Abstract:
Penelitian ini dilatarbelakangi oleh fenomena kehidupan masyarakat
yang belakangan ini sangat rentan di terpa oleh konflik antarbudaya, terlebih lagi
apabila melibatkan agama di dalamnya. Ada satu daerah di wilayah Tapanuli
Selatan Kecamatan Sipirok Kelurahan Bunga Bondar yang kehidupan masyarakat
multikulturalismenya jauh dari konflik, hal ini tidak terlepas dari kearifan lokal
yang mereka adakan setiap tahunnya yang dikenal dengan istilah marjambar.
Marjambar merupakan suatu bentuk kearifan lokal yang ada di kelurahan Bunga
Bondar yang dilakukan oleh masyarakat setempat tanpa adanya komando dari
berbagai pihak, dalam pelaksanaannya marjambar dilakukan dengan cara
membagikan kue-kue kering khas masyarakat lokal pada saat perayaan hari besar
keagamaan yaitu pada saat menjelang Hari Raya Idul Fitri yang dilakukan oleh
umat Islam dan satu Hari menjelang Tahun Baru yang dilakukan umat Kristiani.
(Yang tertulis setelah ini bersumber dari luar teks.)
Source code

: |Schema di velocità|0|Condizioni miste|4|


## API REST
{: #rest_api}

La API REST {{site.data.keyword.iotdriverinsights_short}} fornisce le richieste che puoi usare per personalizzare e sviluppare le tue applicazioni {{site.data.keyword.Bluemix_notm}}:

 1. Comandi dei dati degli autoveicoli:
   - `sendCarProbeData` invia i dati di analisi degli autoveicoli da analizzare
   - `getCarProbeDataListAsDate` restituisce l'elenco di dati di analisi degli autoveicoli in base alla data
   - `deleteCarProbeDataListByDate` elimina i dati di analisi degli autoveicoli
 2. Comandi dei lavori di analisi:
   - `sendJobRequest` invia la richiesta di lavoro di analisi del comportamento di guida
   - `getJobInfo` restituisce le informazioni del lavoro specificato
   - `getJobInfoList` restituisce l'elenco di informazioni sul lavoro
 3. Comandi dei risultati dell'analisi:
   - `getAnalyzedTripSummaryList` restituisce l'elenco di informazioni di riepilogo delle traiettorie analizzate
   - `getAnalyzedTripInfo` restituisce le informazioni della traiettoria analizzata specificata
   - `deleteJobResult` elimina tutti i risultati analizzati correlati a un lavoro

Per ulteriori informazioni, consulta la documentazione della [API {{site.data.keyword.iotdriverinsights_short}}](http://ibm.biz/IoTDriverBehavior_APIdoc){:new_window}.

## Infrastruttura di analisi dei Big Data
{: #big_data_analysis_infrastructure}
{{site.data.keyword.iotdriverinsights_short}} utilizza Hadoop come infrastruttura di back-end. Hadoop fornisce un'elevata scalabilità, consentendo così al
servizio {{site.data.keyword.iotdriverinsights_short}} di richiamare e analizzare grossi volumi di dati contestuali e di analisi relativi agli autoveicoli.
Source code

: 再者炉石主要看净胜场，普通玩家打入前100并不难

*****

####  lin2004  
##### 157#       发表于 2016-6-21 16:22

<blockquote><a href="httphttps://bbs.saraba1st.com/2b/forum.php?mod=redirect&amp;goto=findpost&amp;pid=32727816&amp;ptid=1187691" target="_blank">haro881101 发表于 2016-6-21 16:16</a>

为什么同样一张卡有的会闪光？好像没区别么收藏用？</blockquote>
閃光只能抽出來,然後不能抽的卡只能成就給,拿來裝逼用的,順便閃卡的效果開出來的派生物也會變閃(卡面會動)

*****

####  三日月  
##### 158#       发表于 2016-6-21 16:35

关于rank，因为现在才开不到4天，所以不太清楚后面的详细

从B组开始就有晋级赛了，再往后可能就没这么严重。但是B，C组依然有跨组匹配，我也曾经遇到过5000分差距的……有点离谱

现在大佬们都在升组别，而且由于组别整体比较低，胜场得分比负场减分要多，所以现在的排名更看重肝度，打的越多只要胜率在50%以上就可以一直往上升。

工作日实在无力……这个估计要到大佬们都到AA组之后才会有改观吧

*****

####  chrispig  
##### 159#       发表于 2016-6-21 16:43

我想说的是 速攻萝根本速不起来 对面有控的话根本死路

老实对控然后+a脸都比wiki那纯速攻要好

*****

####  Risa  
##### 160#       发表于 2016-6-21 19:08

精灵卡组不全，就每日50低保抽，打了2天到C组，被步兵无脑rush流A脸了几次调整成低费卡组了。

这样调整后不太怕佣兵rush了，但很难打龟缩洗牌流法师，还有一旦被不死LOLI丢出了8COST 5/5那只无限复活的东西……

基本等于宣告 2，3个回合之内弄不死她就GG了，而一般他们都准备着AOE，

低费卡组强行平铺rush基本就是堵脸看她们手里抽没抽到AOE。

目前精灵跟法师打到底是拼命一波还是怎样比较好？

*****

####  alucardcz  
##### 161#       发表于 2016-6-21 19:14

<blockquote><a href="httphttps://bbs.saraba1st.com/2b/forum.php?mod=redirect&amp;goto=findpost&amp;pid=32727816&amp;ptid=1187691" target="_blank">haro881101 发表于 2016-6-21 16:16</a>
Penelitian ini bertujuan untuk menganalisis model komunikasi antarbudaya dan
nilai-nilai multikulturalisme yang terkandung dalam kearifan lokal marjambar
teori yang digunakan dalam penelitian ini adalah teori interaksionisme simbolik
dari Herbert Mead. Metode penelitian menggunakan pendekatan deskriptif
kualitatif, selanjutnya dalam teknik pengumpulan data dilakukan dengan
wawancara, observasi dan dokumentasi. informan dalam penelitian ini berjumlah
lima orang yaitu tokoh agama Kristen, tokoh adat, tokoh pemuda, aparatur desa
setempat dan satu informan triangulasi dari tokoh agama Islam. Hasil penelitian di
dapatkan bahwa model komunikasi antarbudaya terjadi antar masyarakat yang
berbeda etnik dan agama. Dalam mewujudkan nilai-nilai multikulturalisme
masyarakat mewariskan filosofi hidup “kental air lebih kental lagi hubungan
persaudaraan dan kita adalah satu darah (alkot aek alkotan dope mudan dan hitta
dongan samudar). Simpulannya bahwa pelaksanaan kearifan lokal marjambar
mencerminkan nilai multikulturalisme kosmopolitan di dalamnya, nilai
multikulturalisme kosmopolitan merupakan nilai yang mencerminkan tiap
individu bebas dengan kehidupan-kehidupan lintas kultural atau mengembangkan
kehidupan kultural masing-masing tanpa adanya intimidasi dan dominasi di
dalamnya, sehingga hal tersebut melahirkan sebuah sikap kepedulian antar
masyarakat yang memiliki perbedaan agama dan etnik, yang bermuara pada sikap
toleransi dan harmonisasi dalam bermasyarakat dengan budaya yang berbeda.